Monday, December 1, 2014

Cocoon



These last few months I've had very little desire to write or talk to anyone, which is why I haven't posted anything in a while.  Even though the isolation exacerbates my loneliness and the pain I've accumulated by going through my loss alone, living inside a cocoon is safer than the alternative. When I talk to people, it seems as if no one can say anything right or what they say is timed poorly.  I end up getting offended or become so overwhelmed with sadness and grief I can't function. And with my daughter's due date approaching combined with not having conceived yet, I can't return to certain relationships or every day life as if my experiences and losses didn't happen or matter.
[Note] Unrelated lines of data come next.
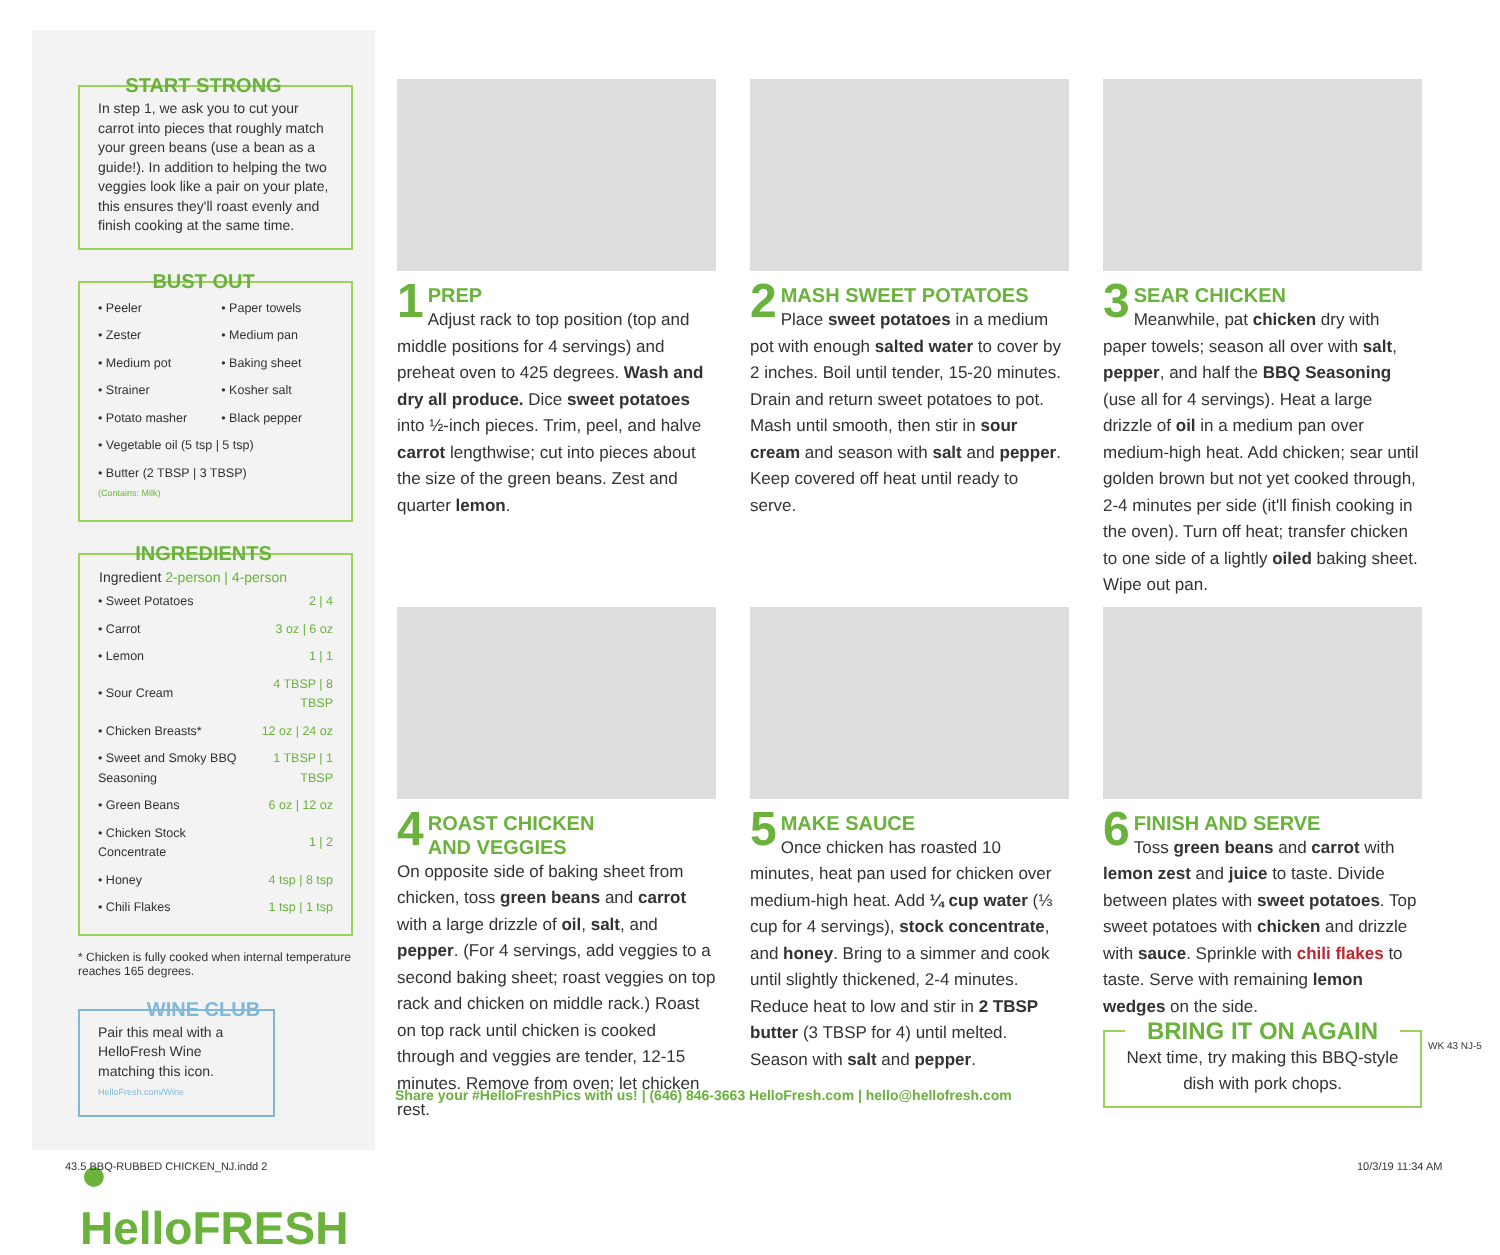START STRONG
In step 1, we ask you to cut your carrot into pieces that roughly match your green beans (use a bean as a guide!). In addition to helping the two veggies look like a pair on your plate, this ensures they'll roast evenly and finish cooking at the same time.
BUST OUT
| • Peeler | • Paper towels |
| • Zester | • Medium pan |
| • Medium pot | • Baking sheet |
| • Strainer | • Kosher salt |
| • Potato masher | • Black pepper |
| • Vegetable oil (5 tsp / 5 tsp) | |
| • Butter (2 TBSP / 3 TBSP) (Contains: Milk) | |
INGREDIENTS
| Ingredient 2-person / 4-person | |
| --- | --- |
| • Sweet Potatoes | 2 / 4 |
| • Carrot | 3 oz / 6 oz |
| • Lemon | 1 / 1 |
| • Sour Cream | 4 TBSP / 8 TBSP |
| • Chicken Breasts* | 12 oz / 24 oz |
| • Sweet and Smoky BBQ Seasoning | 1 TBSP / 1 TBSP |
| • Green Beans | 6 oz / 12 oz |
| • Chicken Stock Concentrate | 1 / 2 |
| • Honey | 4 tsp / 8 tsp |
| • Chili Flakes | 1 tsp / 1 tsp |
* Chicken is fully cooked when internal temperature reaches 165 degrees.
WINE CLUB
Pair this meal with a HelloFresh Wine matching this icon.
HelloFresh.com/Wine
● HelloFRESH
1
PREP
Adjust rack to top position (top and middle positions for 4 servings) and preheat oven to 425 degrees. Wash and dry all produce. Dice sweet potatoes into ½-inch pieces. Trim, peel, and halve carrot lengthwise; cut into pieces about the size of the green beans. Zest and quarter lemon.
2
MASH SWEET POTATOES
Place sweet potatoes in a medium pot with enough salted water to cover by 2 inches. Boil until tender, 15-20 minutes. Drain and return sweet potatoes to pot. Mash until smooth, then stir in sour cream and season with salt and pepper. Keep covered off heat until ready to serve.
3
SEAR CHICKEN
Meanwhile, pat chicken dry with paper towels; season all over with salt, pepper, and half the BBQ Seasoning (use all for 4 servings). Heat a large drizzle of oil in a medium pan over medium-high heat. Add chicken; sear until golden brown but not yet cooked through, 2-4 minutes per side (it'll finish cooking in the oven). Turn off heat; transfer chicken to one side of a lightly oiled baking sheet. Wipe out pan.
4
ROAST CHICKEN
AND VEGGIES
On opposite side of baking sheet from chicken, toss green beans and carrot with a large drizzle of oil, salt, and pepper. (For 4 servings, add veggies to a second baking sheet; roast veggies on top rack and chicken on middle rack.) Roast on top rack until chicken is cooked through and veggies are tender, 12-15 minutes. Remove from oven; let chicken rest.
5
MAKE SAUCE
Once chicken has roasted 10 minutes, heat pan used for chicken over medium-high heat. Add ¼ cup water (⅓ cup for 4 servings), stock concentrate, and honey. Bring to a simmer and cook until slightly thickened, 2-4 minutes. Reduce heat to low and stir in 2 TBSP butter (3 TBSP for 4) until melted. Season with salt and pepper.
6
FINISH AND SERVE
Toss green beans and carrot with lemon zest and juice to taste. Divide between plates with sweet potatoes. Top sweet potatoes with chicken and drizzle with sauce. Sprinkle with chili flakes to taste. Serve with remaining lemon wedges on the side.
BRING IT ON AGAIN
Next time, try making this BBQ-style dish with pork chops.
Share your #HelloFreshPics with us! | (646) 846-3663 HelloFresh.com | hello@hellofresh.com
WK 43 NJ-5
43.5 BBQ-RUBBED CHICKEN_NJ.indd 2
10/3/19 11:34 AM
So right now I'm not a good friend, wife, or daughter.  And I don't want to be.  I am so tired of being accommodating that I've given up on things that don't center on what I am enduring.  My therapist told me it's normal to feel like that and it was good to hear someone say it.  In fact, I got a lot out of this morning's session compared to previous ones because it was very reassuring to have someone tell me my reactions and emotions are expected.  Having someone understand why I would be upset over specific and general situations was a relief because someone finally understood why losing a child is tragic in nature and devastating to the mother.  Most of the people in my life have treated my daughter and I with very little care or concern and it hurts.  But I'm also angry, which has shaped how I see people.  It's made me step back from relationships.

My therapist said my loss is still too new and that things are going to be difficult, especially with it being December.  But that it's okay.  It's okay that I haven't moved on.  It's okay that I'm focusing on me.  It's okay that I have new perspectives and expectations of people.  It's okay.